Drawing of a pill in a dish, with the text 'Tracing your antibiotic foorprint. How much do your medicine consumption and meat intake contribute towards your and the global antibiotic footprint? Join the effort to help the world by reducing your antibiotic foorprint.'

The world’s first readily available online tool of its kind, Antibiotic Footprint Calculator lets a user quickly estimate their antibiotic footprint: how many total mgs of antibiotics they consume per year, both directly from taking antibiotics and indirectly from eating meat from animals fed antibiotics.

Since antibiotic consumption varies significantly around the globe, the Calculator also includes per capita (average) national antibiotic consumption data from 218 countries – allowing users to compare their footprint with others and against their own — or any other — country’s average.

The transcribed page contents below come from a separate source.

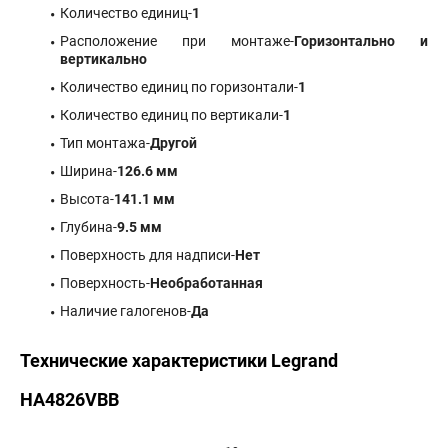
Количество единиц-
1
Расположение при монтаже-
Горизонтально и
вертикально
Количество единиц по горизонтали-
1
Количество единиц по вертикали-
1
Тип монтажа-
Другой
Ширина-
126.6 мм
Высота-
141.1 мм
Глубина-
9.5 мм
Поверхность для надписи-
Нет
Поверхность-
Необработанная
Наличие галогенов-
Да
Технические характеристики Legrand
HA4826VBB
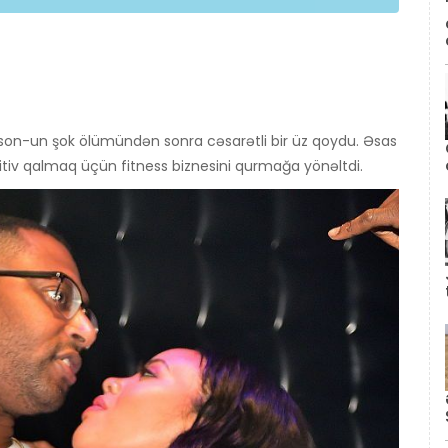
on-un şok ölümündən sonra cəsarətli bir üz qoydu. Əsas
itiv qalmaq üçün fitness biznesini qurmağa yönəltdi.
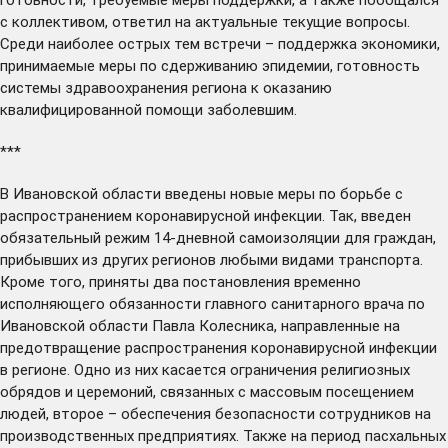
с коллективом, ответил на актуальные текущие
вопросы
.
Среди наиболее острых тем встречи – поддержка экономики,
принимаемые меры по сдерживанию эпидемии, готовность
системы здравоохранения региона к оказанию
квалифицированной помощи заболевшим.
***
В Ивановской области введены новые меры по борьбе с
распространением коронавирусной инфекции. Так,
введен
обязательный режим 14-дневной самоизоляции для граждан,
прибывших из других регионов любыми видами транспорта.
Кроме того,
приняты
два постановления временно
исполняющего обязанности главного санитарного врача по
Ивановской области Павла Колесника, направленные на
предотвращение распространения коронавирусной инфекции
в регионе. Одно из них касается ограничения религиозных
обрядов и церемоний, связанных с массовым посещением
людей, второе – обеспечения безопасности сотрудников на
производственных предприятиях. Также на период пасхальных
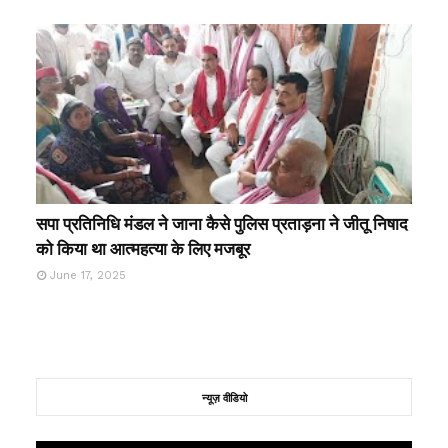
सपा प्रतिनिधि मंडल ने जाना कैसे पुलिस प्रताड़ना ने जीतू निषाद
को किया था आत्महत्या के लिए मजबूर
June 17, 2025
न्यूज़ वीडियो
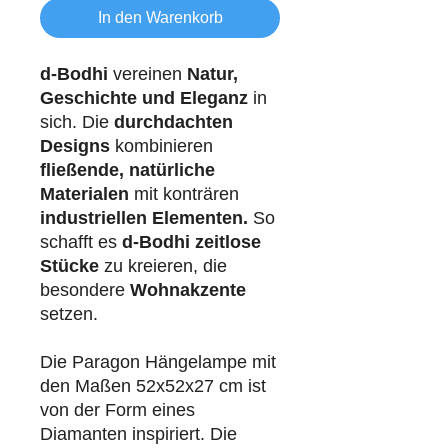
In den Warenkorb
d-Bodhi
vereinen
Natur,
Geschichte und Eleganz
in
sich. Die
durchdachten
Designs
kombinieren
fließende, natürliche
Materialen
mit konträren
industriellen
Elementen.
So
schafft es
d-Bodhi
zeitlose
Stücke
zu kreieren, die
besondere
Wohnakzente
setzen.
Die Paragon Hängelampe mit
den Maßen 52x52x27 cm ist
von der Form eines
Diamanten inspiriert. Die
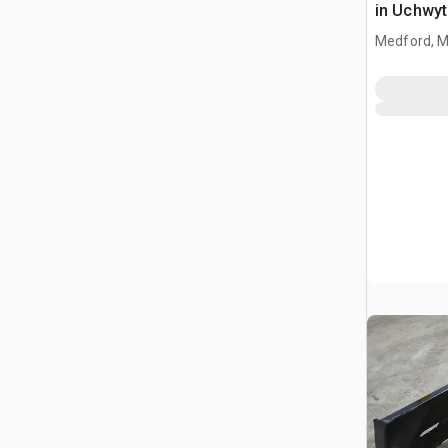
in Uchwyt
Ładowark
Medford, 
Burtowym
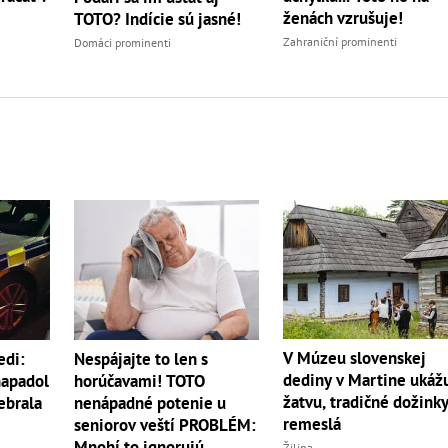
ženách vzrušuje!
TOTO? Indície sú jasné!
Zahraniční prominenti
Domáci prominenti
V Múzeu slovenskej
edi:
Nespájajte to len s
dediny v Martine ukáž
napadol
horúčavami! TOTO
žatvu, tradičné dožinky
ebrala
nenápadné potenie u
remeslá
seniorov veští PROBLÉM:
Mnohí to ignorujú
Žilina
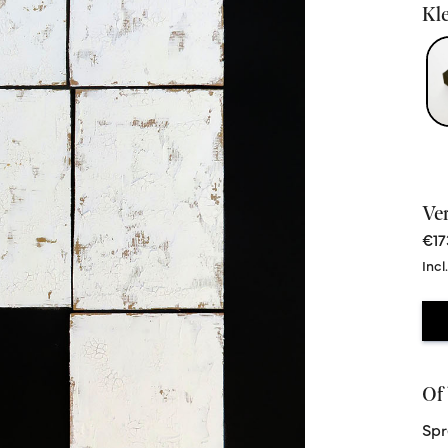
Kle
Ve
€17
Incl
Of 
Spr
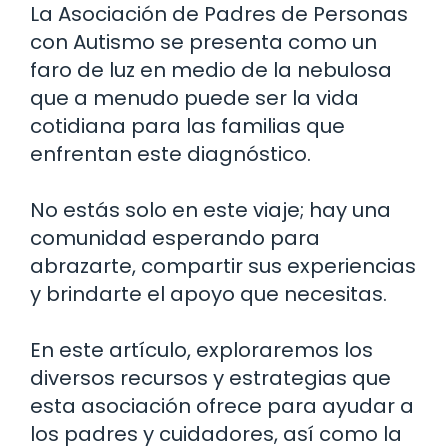
La Asociación de Padres de Personas
con Autismo se presenta como un
faro de luz en medio de la nebulosa
que a menudo puede ser la vida
cotidiana para las familias que
enfrentan este diagnóstico.
No estás solo en este viaje; hay una
comunidad esperando para
abrazarte, compartir sus experiencias
y brindarte el apoyo que necesitas.
En este artículo, exploraremos los
diversos recursos y estrategias que
esta asociación ofrece para ayudar a
los padres y cuidadores, así como la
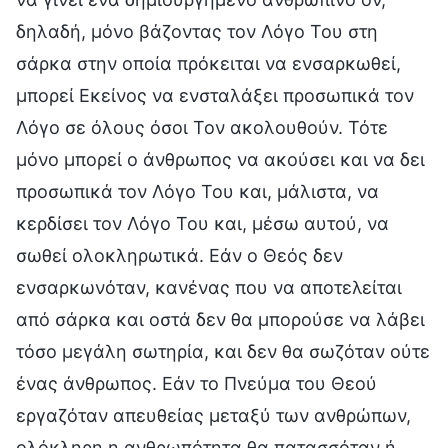
δηλαδή, μόνο βάζοντας τον Λόγο Του στη
σάρκα στην οποία πρόκειται να ενσαρκωθεί,
μπορεί Εκείνος να ενσταλάξει προσωπικά τον
Λόγο σε όλους όσοι Τον ακολουθούν. Τότε
μόνο μπορεί ο άνθρωπος να ακούσει και να δει
προσωπικά τον Λόγο Του και, μάλιστα, να
κερδίσει τον Λόγο Του και, μέσω αυτού, να
σωθεί ολοκληρωτικά. Εάν ο Θεός δεν
ενσαρκωνόταν, κανένας που να αποτελείται
από σάρκα και οστά δεν θα μπορούσε να λάβει
τόσο μεγάλη σωτηρία, και δεν θα σωζόταν ούτε
ένας άνθρωπος. Εάν το Πνεύμα του Θεού
εργαζόταν απευθείας μεταξύ των ανθρώπων,
ολόκληρη η ανθρωπότητα θα πατασσόταν ή,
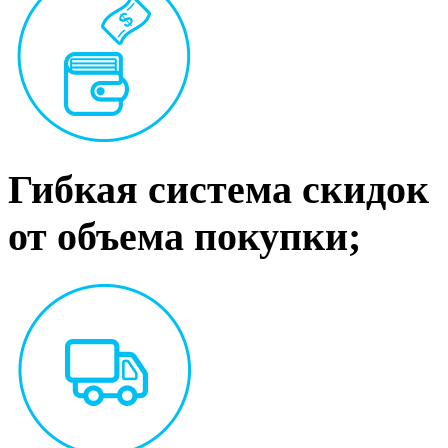
Гибкая система скидок
от объема покупки;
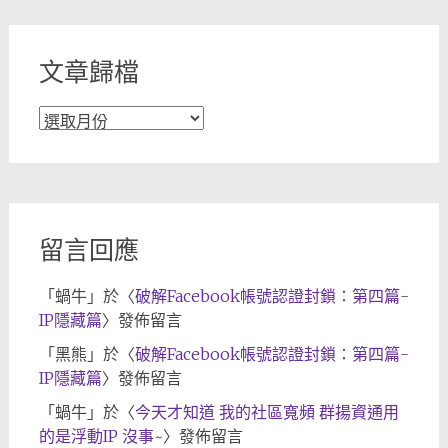
類
文章歸檔
文
章
歸
檔
留言回應
「
蝸牛
」於〈
破解Facebook帳號認證封鎖：第四篇-
IP隱藏篇
〉發佈留言
「
黑熊
」於〈
破解Facebook帳號認證封鎖：第四篇-
IP隱藏篇
〉發佈留言
「
蝸牛
」於〈
今天才知道 我的社區寬頻 群揚資通用
的是浮動IP 沒事~
〉發佈留言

Among countries with open-access and official data of both human and animal consumptions available, Thailand has the highest country average at 38.56 grams/person/year –  significantly higher than countries with the lowest footprint: Estonia (5.74 grams/person/year), Netherlands (6.57 grams/person/year) and Austria (6.59 grams/person/year).

“People in low and middle-income countries may take at least two courses of oral antibiotics each year for common cold or acute diarrhea,” explained Antibiotic Footprint developer Mahidol University Asst Prof Direk Limmathurotsakul, Head of Microbiology at the Bangkok-centered Mahidol Oxford Tropical Medicine Research Unit (MORU), part of the Centre for Tropical Medicine & Global Health in the Nuffield Department of Medicine.